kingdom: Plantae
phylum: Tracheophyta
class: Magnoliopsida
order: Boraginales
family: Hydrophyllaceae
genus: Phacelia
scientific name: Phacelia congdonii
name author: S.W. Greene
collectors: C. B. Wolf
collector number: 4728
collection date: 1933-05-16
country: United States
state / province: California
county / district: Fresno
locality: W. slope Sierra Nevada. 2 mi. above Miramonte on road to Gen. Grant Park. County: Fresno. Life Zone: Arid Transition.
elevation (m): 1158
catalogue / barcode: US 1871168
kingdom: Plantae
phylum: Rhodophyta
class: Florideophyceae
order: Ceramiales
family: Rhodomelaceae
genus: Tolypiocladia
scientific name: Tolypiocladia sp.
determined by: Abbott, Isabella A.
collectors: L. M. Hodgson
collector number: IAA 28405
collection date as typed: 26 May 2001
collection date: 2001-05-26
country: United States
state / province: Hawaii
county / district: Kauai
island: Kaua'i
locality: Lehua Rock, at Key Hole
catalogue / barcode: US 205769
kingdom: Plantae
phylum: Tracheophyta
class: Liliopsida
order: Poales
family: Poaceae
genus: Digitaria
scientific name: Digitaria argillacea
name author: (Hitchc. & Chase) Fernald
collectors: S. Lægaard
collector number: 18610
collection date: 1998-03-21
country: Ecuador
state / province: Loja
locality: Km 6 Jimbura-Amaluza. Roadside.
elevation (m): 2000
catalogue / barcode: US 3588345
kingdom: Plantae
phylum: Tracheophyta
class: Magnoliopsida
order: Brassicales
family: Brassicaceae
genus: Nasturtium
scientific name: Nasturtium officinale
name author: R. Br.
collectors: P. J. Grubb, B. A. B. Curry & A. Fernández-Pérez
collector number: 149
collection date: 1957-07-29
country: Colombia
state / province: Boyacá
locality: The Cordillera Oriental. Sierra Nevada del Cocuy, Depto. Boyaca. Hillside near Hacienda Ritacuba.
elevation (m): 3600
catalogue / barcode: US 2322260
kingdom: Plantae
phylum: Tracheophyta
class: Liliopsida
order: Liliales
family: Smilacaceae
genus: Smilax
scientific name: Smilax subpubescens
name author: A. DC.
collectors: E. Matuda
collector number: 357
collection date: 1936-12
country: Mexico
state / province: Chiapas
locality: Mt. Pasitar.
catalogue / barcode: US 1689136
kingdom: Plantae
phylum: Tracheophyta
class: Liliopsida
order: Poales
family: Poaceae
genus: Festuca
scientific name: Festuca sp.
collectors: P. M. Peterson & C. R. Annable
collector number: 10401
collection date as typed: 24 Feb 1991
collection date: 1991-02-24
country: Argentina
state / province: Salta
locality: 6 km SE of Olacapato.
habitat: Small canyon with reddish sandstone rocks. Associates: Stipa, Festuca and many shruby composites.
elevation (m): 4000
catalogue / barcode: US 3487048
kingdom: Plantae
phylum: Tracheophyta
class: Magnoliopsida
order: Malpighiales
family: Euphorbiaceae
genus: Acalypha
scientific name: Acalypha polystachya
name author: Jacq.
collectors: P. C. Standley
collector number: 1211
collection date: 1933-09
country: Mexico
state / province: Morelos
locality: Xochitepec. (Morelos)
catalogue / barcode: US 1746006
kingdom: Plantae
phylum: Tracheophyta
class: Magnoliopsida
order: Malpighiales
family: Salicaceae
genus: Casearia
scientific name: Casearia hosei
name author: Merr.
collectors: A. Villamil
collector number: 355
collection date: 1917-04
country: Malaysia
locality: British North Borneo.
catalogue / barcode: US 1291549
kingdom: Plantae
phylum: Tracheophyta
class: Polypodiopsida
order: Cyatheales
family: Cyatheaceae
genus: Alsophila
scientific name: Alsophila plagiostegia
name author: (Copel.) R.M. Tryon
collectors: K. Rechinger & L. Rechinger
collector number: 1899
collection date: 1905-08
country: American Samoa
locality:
========================================
| OBJETIVO DE LA TAREA |
Transcriba literalmente las líneas de las entradas desde la que contiene "scientific name: Tolypiocladia sp." hasta la que contiene "locality: Lehua Rock, at Key Hole", ambas incluidas.

| RESULTADO DEL EJERCICIO |
scientific name: Tolypiocladia sp.
determined by: Abbott, Isabella A.
collectors: L. M. Hodgson
collector number: IAA 28405
collection date as typed: 26 May 2001
collection date: 2001-05-26
country: United States
state / province: Hawaii
county / district: Kauai
island: Kaua'i
locality: Lehua Rock, at Key Hole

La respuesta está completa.